Celui qui vient d’assister au plus tragique des films s’évade sans effort de la sorte de prison noire où il étouffait, et recouvre, avec la lumière, l’équilibre et l’assurance. Je restai, moi, un long temps engourdi, taciturne, les yeux rivés au panneau vide comme si j’eusse attendu qu’il s’en dégageât quelque autre chose. Même achevé, le drame me terrifiait, ainsi qu’un cauchemar qui se prolonge, et, tout autant que le drame, la manière absolument extraordinaire dont il m’était révélé. Je ne comprenais pas. Mon cerveau en désordre ne m’offrait que les idées les plus baroques et les plus incohérentes.

Un geste de Noël Dorgeroux me tira de ma stupeur il avait ramené le rideau devant l’écran.
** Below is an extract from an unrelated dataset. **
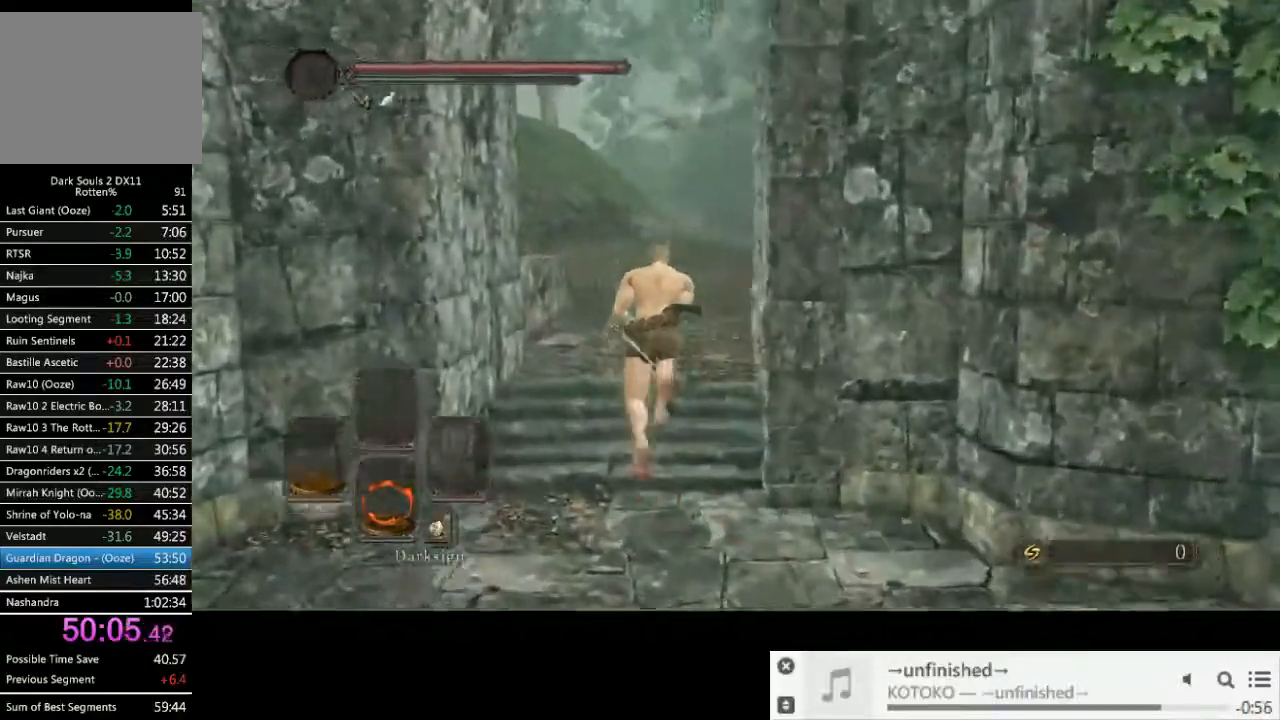
{"buttons": ["CIRCLE"], "left_stick": "up", "right_stick": "down-right", "events": []}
Alors je saisis mon oncle par les deux mains avec véhémence, et je lui dis :

— Qu’est-ce que tout cela signifie ? Il y a de quoi devenir fou. Quelle explication pouvez-vous donner ?…

Il prononça simplement :

— Aucune explication.

— Cependant… cependant… vous m’avez amené ici…

— Oui, pour que tu voies également, et pour être sûr que mes yeux ne m’avaient pas trompé.

— Par conséquent, mon oncle, d’autres spectacles se sont déroulés devant vous, dans ce même cadre ?

— Oui, d’autres spectacles… trois fois déjà…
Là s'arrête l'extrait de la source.